Oleh karena itu boleh dikatakan bahwa baru sekarang ini kita dapat menggerakan segala usaha dan perhatian rakyat dan pemerintah untuk menanggulangi persoalan ekonomi secara konsepsionil, organisatoris dan strukturil dalam arti keseluruhannya.

Usaha-usaha pemerintah dan rakyat yang sudah ditempuh secara konsepsionil, organisatoris, dan strukturil ialah, misalnya:

Satu, Pola Pembangunan Nasional Semesta Berencana tahapan pertama yang disahkan oleh MPRS.

Dua, Undang-Undang Pokok Agraria dan Undang-Undang Perjanjian Bagi Hasil.

Tiga, peranan pemerintah dalam industrialisasi dan perdagangan internasional; dan

Empat, Penyusunan PN (Perusahaan Negara), PDN, BPU, Dewan Perusahaan, OPS, koperasi, dan sebagainya.

Semua ini merupakan modal bagi kita untuk menanggulangi persoalan ekonomi secara integral. Dengan modal itu maka baru sekaranglah kita dapat menggerakkan segala potensi dan kekuatan rakyat.

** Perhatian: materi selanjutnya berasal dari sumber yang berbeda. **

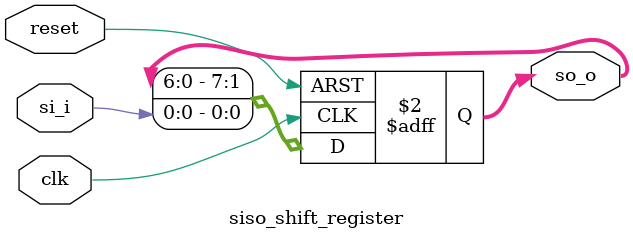
<source format=sv>
module siso_shift_register (
  input   wire clk,
  input   wire reset,

  input   wire si_i,

  output  reg [7:0] so_o
);

    always_ff @(posedge clk or posedge reset) begin : counter
        if (reset) begin
            so_o <= 8'b0;
        end else begin
            so_o <= {so_o, si_i};
        end
    end

endmodule
</source>
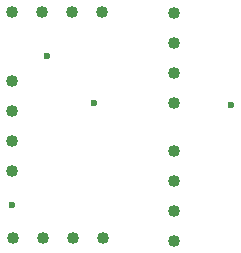
<source format=gbr>
G04 PROTEUS GERBER X2 FILE*
%TF.GenerationSoftware,Labcenter,Proteus,8.12-SP2-Build31155*%
%TF.CreationDate,2022-11-22T15:15:40+00:00*%
%TF.FileFunction,Plated,1,2,PTH*%
%TF.FilePolarity,Positive*%
%TF.Part,Single*%
%TF.SameCoordinates,{db666e91-7e64-407d-bbc7-fed632b84bd4}*%
%FSLAX45Y45*%
%MOMM*%
G01*
%TA.AperFunction,ViaDrill*%
%ADD19C,0.600000*%
%TA.AperFunction,ComponentDrill*%
%ADD70C,1.016000*%
%TD.AperFunction*%
D19*
X-3850000Y+3110000D03*
X-3453037Y+2715293D03*
X-4143692Y+1851098D03*
X-2290000Y+2700000D03*
D70*
X-4150000Y+2140000D03*
X-4150000Y+2394000D03*
X-4150000Y+2648000D03*
X-4150000Y+2902000D03*
X-4150000Y+3490000D03*
X-3896000Y+3490000D03*
X-3642000Y+3490000D03*
X-3388000Y+3490000D03*
X-2780000Y+3480000D03*
X-2780000Y+3226000D03*
X-2780000Y+2972000D03*
X-2780000Y+2718000D03*
X-2780000Y+2310000D03*
X-2780000Y+2056000D03*
X-2780000Y+1802000D03*
X-2780000Y+1548000D03*
X-3380000Y+1570000D03*
X-3634000Y+1570000D03*
X-3888000Y+1570000D03*
X-4142000Y+1570000D03*
M02*

</source>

Setelah membacakan Deklarasi Ekonomi, Presiden Soekarno memberikan penjelasan, antara lain:

Maka demikian pula di bidang ekonomi, saudara-saudara, telah saya katakan, janganlah rakyat menganggap pemerintah itu sebagai Sinterklaas, janganlah rakyat menganggap pemerintah harus memberi. Tidak! Sudah sering saya ucapkan bahwa susunan ekonomi tahap sekarang, yaitu susunan ekonomi nasional dan demokratis tanpa sisa-sisa imperialisme dan feodalisme, susunan ekonomi yang sekarang ini adalah hasil, dan haruslah hasil, dan hanya bisa terlaksana sebagai hasil daripada perjuangan selanjutnya rakyat Indonesia dibawah pimpinan pemerintah.

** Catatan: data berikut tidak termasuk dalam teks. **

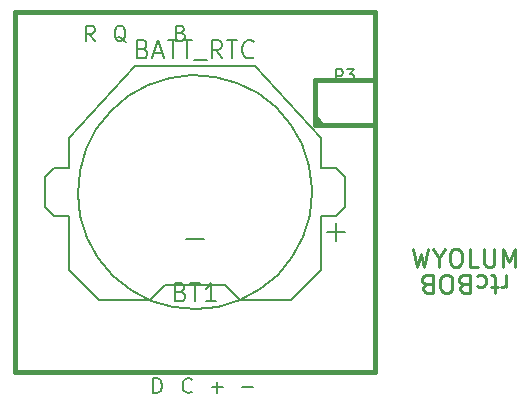
<source format=gto>
G04 (created by PCBNEW-RS274X (2010-05-05 BZR 2356)-stable) date 12/22/10 19:34:27*
G01*
G70*
G90*
%MOIN*%
G04 Gerber Fmt 3.4, Leading zero omitted, Abs format*
%FSLAX34Y34*%
G04 APERTURE LIST*
%ADD10C,0.005000*%
%ADD11C,0.015000*%
%ADD12C,0.010000*%
%ADD13C,0.008000*%
%ADD14C,0.007500*%
G04 APERTURE END LIST*
G54D10*
G54D11*
X10000Y-22000D02*
X10000Y-10000D01*
X22000Y-22000D02*
X10000Y-22000D01*
X22000Y-10000D02*
X22000Y-22000D01*
X10000Y-10000D02*
X22000Y-10000D01*
G54D12*
X23271Y-17893D02*
X23414Y-18493D01*
X23528Y-18064D01*
X23642Y-18493D01*
X23785Y-17893D01*
X24128Y-18207D02*
X24128Y-18493D01*
X23928Y-17893D02*
X24128Y-18207D01*
X24328Y-17893D01*
X24642Y-17893D02*
X24756Y-17893D01*
X24814Y-17921D01*
X24871Y-17979D01*
X24899Y-18093D01*
X24899Y-18293D01*
X24871Y-18407D01*
X24814Y-18464D01*
X24756Y-18493D01*
X24642Y-18493D01*
X24585Y-18464D01*
X24528Y-18407D01*
X24499Y-18293D01*
X24499Y-18093D01*
X24528Y-17979D01*
X24585Y-17921D01*
X24642Y-17893D01*
X25443Y-18493D02*
X25157Y-18493D01*
X25157Y-17893D01*
X25643Y-17893D02*
X25643Y-18379D01*
X25671Y-18436D01*
X25700Y-18464D01*
X25757Y-18493D01*
X25871Y-18493D01*
X25929Y-18464D01*
X25957Y-18436D01*
X25986Y-18379D01*
X25986Y-17893D01*
X26272Y-18493D02*
X26272Y-17893D01*
X26472Y-18321D01*
X26672Y-17893D01*
X26672Y-18493D01*
X26385Y-18757D02*
X26385Y-19157D01*
X26385Y-19043D02*
X26357Y-19100D01*
X26328Y-19129D01*
X26271Y-19157D01*
X26214Y-19157D01*
X26100Y-19157D02*
X25871Y-19157D01*
X26014Y-19357D02*
X26014Y-18843D01*
X25986Y-18786D01*
X25928Y-18757D01*
X25871Y-18757D01*
X25414Y-18786D02*
X25471Y-18757D01*
X25585Y-18757D01*
X25643Y-18786D01*
X25671Y-18814D01*
X25700Y-18871D01*
X25700Y-19043D01*
X25671Y-19100D01*
X25643Y-19129D01*
X25585Y-19157D01*
X25471Y-19157D01*
X25414Y-19129D01*
X24957Y-19071D02*
X24871Y-19043D01*
X24843Y-19014D01*
X24814Y-18957D01*
X24814Y-18871D01*
X24843Y-18814D01*
X24871Y-18786D01*
X24929Y-18757D01*
X25157Y-18757D01*
X25157Y-19357D01*
X24957Y-19357D01*
X24900Y-19329D01*
X24871Y-19300D01*
X24843Y-19243D01*
X24843Y-19186D01*
X24871Y-19129D01*
X24900Y-19100D01*
X24957Y-19071D01*
X25157Y-19071D01*
X24443Y-19357D02*
X24329Y-19357D01*
X24271Y-19329D01*
X24214Y-19271D01*
X24186Y-19157D01*
X24186Y-18957D01*
X24214Y-18843D01*
X24271Y-18786D01*
X24329Y-18757D01*
X24443Y-18757D01*
X24500Y-18786D01*
X24557Y-18843D01*
X24586Y-18957D01*
X24586Y-19157D01*
X24557Y-19271D01*
X24500Y-19329D01*
X24443Y-19357D01*
X23728Y-19071D02*
X23642Y-19043D01*
X23614Y-19014D01*
X23585Y-18957D01*
X23585Y-18871D01*
X23614Y-18814D01*
X23642Y-18786D01*
X23700Y-18757D01*
X23928Y-18757D01*
X23928Y-19357D01*
X23728Y-19357D01*
X23671Y-19329D01*
X23642Y-19300D01*
X23614Y-19243D01*
X23614Y-19186D01*
X23642Y-19129D01*
X23671Y-19100D01*
X23728Y-19071D01*
X23928Y-19071D01*
G54D13*
X15536Y-10690D02*
X15607Y-10714D01*
X15631Y-10738D01*
X15655Y-10786D01*
X15655Y-10857D01*
X15631Y-10905D01*
X15607Y-10929D01*
X15560Y-10952D01*
X15369Y-10952D01*
X15369Y-10452D01*
X15536Y-10452D01*
X15583Y-10476D01*
X15607Y-10500D01*
X15631Y-10548D01*
X15631Y-10595D01*
X15607Y-10643D01*
X15583Y-10667D01*
X15536Y-10690D01*
X15369Y-10690D01*
X13690Y-11000D02*
X13643Y-10976D01*
X13595Y-10929D01*
X13524Y-10857D01*
X13476Y-10833D01*
X13428Y-10833D01*
X13452Y-10952D02*
X13405Y-10929D01*
X13357Y-10881D01*
X13333Y-10786D01*
X13333Y-10619D01*
X13357Y-10524D01*
X13405Y-10476D01*
X13452Y-10452D01*
X13548Y-10452D01*
X13595Y-10476D01*
X13643Y-10524D01*
X13667Y-10619D01*
X13667Y-10786D01*
X13643Y-10881D01*
X13595Y-10929D01*
X13548Y-10952D01*
X13452Y-10952D01*
X12655Y-10952D02*
X12488Y-10714D01*
X12369Y-10952D02*
X12369Y-10452D01*
X12560Y-10452D01*
X12607Y-10476D01*
X12631Y-10500D01*
X12655Y-10548D01*
X12655Y-10619D01*
X12631Y-10667D01*
X12607Y-10690D01*
X12560Y-10714D01*
X12369Y-10714D01*
X17560Y-22512D02*
X17941Y-22512D01*
X16560Y-22512D02*
X16941Y-22512D01*
X16751Y-22702D02*
X16751Y-22321D01*
X15905Y-22655D02*
X15881Y-22679D01*
X15810Y-22702D01*
X15762Y-22702D01*
X15690Y-22679D01*
X15643Y-22631D01*
X15619Y-22583D01*
X15595Y-22488D01*
X15595Y-22417D01*
X15619Y-22321D01*
X15643Y-22274D01*
X15690Y-22226D01*
X15762Y-22202D01*
X15810Y-22202D01*
X15881Y-22226D01*
X15905Y-22250D01*
X14619Y-22702D02*
X14619Y-22202D01*
X14738Y-22202D01*
X14810Y-22226D01*
X14857Y-22274D01*
X14881Y-22321D01*
X14905Y-22417D01*
X14905Y-22488D01*
X14881Y-22583D01*
X14857Y-22631D01*
X14810Y-22679D01*
X14738Y-22702D01*
X14619Y-22702D01*
G54D14*
X11800Y-16800D02*
X11300Y-16800D01*
X11300Y-16800D02*
X11000Y-16500D01*
X11000Y-16500D02*
X11000Y-15500D01*
X11000Y-15500D02*
X11300Y-15200D01*
X11300Y-15200D02*
X11800Y-15200D01*
X20200Y-15200D02*
X20700Y-15200D01*
X20700Y-15200D02*
X21000Y-15500D01*
X21000Y-15500D02*
X21000Y-16500D01*
X21000Y-16500D02*
X20700Y-16800D01*
X20700Y-16800D02*
X20200Y-16800D01*
X11800Y-16900D02*
X11800Y-16800D01*
X11800Y-15200D02*
X11800Y-15100D01*
X20200Y-15100D02*
X20200Y-15200D01*
X20200Y-16800D02*
X20200Y-16900D01*
X16000Y-19100D02*
X15000Y-19100D01*
X15000Y-19100D02*
X14500Y-19600D01*
X14500Y-19600D02*
X12800Y-19600D01*
X12800Y-19600D02*
X11800Y-18600D01*
X11800Y-18600D02*
X11800Y-16900D01*
X19200Y-19600D02*
X17500Y-19600D01*
X20200Y-18600D02*
X20200Y-16900D01*
X19200Y-19600D02*
X20200Y-18600D01*
X16000Y-19100D02*
X17000Y-19100D01*
X17000Y-19100D02*
X17500Y-19600D01*
X11800Y-14200D02*
X14000Y-11800D01*
X11800Y-14200D02*
X11800Y-15100D01*
X18000Y-11800D02*
X20200Y-14200D01*
X20200Y-14200D02*
X20200Y-15100D01*
X16000Y-11800D02*
X14000Y-11800D01*
X16000Y-11800D02*
X18000Y-11800D01*
X19905Y-16000D02*
X19830Y-16758D01*
X19610Y-17488D01*
X19252Y-18160D01*
X18770Y-18751D01*
X18183Y-19237D01*
X17513Y-19599D01*
X16785Y-19825D01*
X16027Y-19904D01*
X15269Y-19835D01*
X14538Y-19620D01*
X13862Y-19267D01*
X13268Y-18790D01*
X12778Y-18206D01*
X12411Y-17538D01*
X12181Y-16811D01*
X12096Y-16054D01*
X12160Y-15296D01*
X12370Y-14563D01*
X12718Y-13885D01*
X13191Y-13288D01*
X13772Y-12794D01*
X14437Y-12422D01*
X15162Y-12187D01*
X15919Y-12096D01*
X16678Y-12155D01*
X17412Y-12360D01*
X18092Y-12703D01*
X18692Y-13173D01*
X19190Y-13750D01*
X19567Y-14412D01*
X19807Y-15135D01*
X19903Y-15891D01*
X19905Y-16000D01*
G54D11*
X20000Y-13500D02*
X20250Y-13750D01*
X22000Y-12250D02*
X22000Y-13750D01*
X20000Y-12250D02*
X20000Y-13750D01*
X22000Y-13750D02*
X20000Y-13750D01*
X20000Y-12250D02*
X22000Y-12250D01*
G54D13*
X15529Y-19329D02*
X15615Y-19357D01*
X15643Y-19386D01*
X15672Y-19443D01*
X15672Y-19529D01*
X15643Y-19586D01*
X15615Y-19614D01*
X15557Y-19643D01*
X15329Y-19643D01*
X15329Y-19043D01*
X15529Y-19043D01*
X15586Y-19071D01*
X15615Y-19100D01*
X15643Y-19157D01*
X15643Y-19214D01*
X15615Y-19271D01*
X15586Y-19300D01*
X15529Y-19329D01*
X15329Y-19329D01*
X15843Y-19043D02*
X16186Y-19043D01*
X16015Y-19643D02*
X16015Y-19043D01*
X16700Y-19643D02*
X16357Y-19643D01*
X16529Y-19643D02*
X16529Y-19043D01*
X16472Y-19129D01*
X16414Y-19186D01*
X16357Y-19214D01*
X14272Y-11229D02*
X14358Y-11257D01*
X14386Y-11286D01*
X14415Y-11343D01*
X14415Y-11429D01*
X14386Y-11486D01*
X14358Y-11514D01*
X14300Y-11543D01*
X14072Y-11543D01*
X14072Y-10943D01*
X14272Y-10943D01*
X14329Y-10971D01*
X14358Y-11000D01*
X14386Y-11057D01*
X14386Y-11114D01*
X14358Y-11171D01*
X14329Y-11200D01*
X14272Y-11229D01*
X14072Y-11229D01*
X14643Y-11371D02*
X14929Y-11371D01*
X14586Y-11543D02*
X14786Y-10943D01*
X14986Y-11543D01*
X15100Y-10943D02*
X15443Y-10943D01*
X15272Y-11543D02*
X15272Y-10943D01*
X15557Y-10943D02*
X15900Y-10943D01*
X15729Y-11543D02*
X15729Y-10943D01*
X15957Y-11600D02*
X16414Y-11600D01*
X16900Y-11543D02*
X16700Y-11257D01*
X16557Y-11543D02*
X16557Y-10943D01*
X16785Y-10943D01*
X16843Y-10971D01*
X16871Y-11000D01*
X16900Y-11057D01*
X16900Y-11143D01*
X16871Y-11200D01*
X16843Y-11229D01*
X16785Y-11257D01*
X16557Y-11257D01*
X17071Y-10943D02*
X17414Y-10943D01*
X17243Y-11543D02*
X17243Y-10943D01*
X17957Y-11486D02*
X17928Y-11514D01*
X17842Y-11543D01*
X17785Y-11543D01*
X17700Y-11514D01*
X17642Y-11457D01*
X17614Y-11400D01*
X17585Y-11286D01*
X17585Y-11200D01*
X17614Y-11086D01*
X17642Y-11029D01*
X17700Y-10971D01*
X17785Y-10943D01*
X17842Y-10943D01*
X17928Y-10971D01*
X17957Y-11000D01*
X15695Y-17569D02*
X16305Y-17569D01*
X20395Y-17319D02*
X21005Y-17319D01*
X20700Y-17624D02*
X20700Y-17014D01*
X20705Y-12312D02*
X20705Y-11912D01*
X20858Y-11912D01*
X20896Y-11931D01*
X20915Y-11950D01*
X20934Y-11988D01*
X20934Y-12045D01*
X20915Y-12083D01*
X20896Y-12102D01*
X20858Y-12121D01*
X20705Y-12121D01*
X21067Y-11912D02*
X21315Y-11912D01*
X21181Y-12064D01*
X21239Y-12064D01*
X21277Y-12083D01*
X21296Y-12102D01*
X21315Y-12140D01*
X21315Y-12236D01*
X21296Y-12274D01*
X21277Y-12293D01*
X21239Y-12312D01*
X21124Y-12312D01*
X21086Y-12293D01*
X21067Y-12274D01*
M02*

</source>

Maka demikian pula tujuan yang selanjutnya. Sosialisme Indonesia bukan sesuatu hasil hanya dari pemerintah saja…Sosialisme harus diselenggarakan oleh seluruh rakyat. Sosialisme, sebagaimana kukatakan beberapa hari yang lalu, tidaklah jatuh dari langit sebagai air embun di waktu malam, sosialisme adalah hasil daripada keringat, sosialisme adalah hasil dari pembantingan tulang, sosialisme adalah hasil dari penguluran tenaga.

Maka saya meminta kepada segenap rakyat Indonesia untuk ikut serta di dalam perjuangan kita untuk menanggulangi ekonomi kita ini di atas dasar-dasar basic strategy yang sudah saya uraikan.”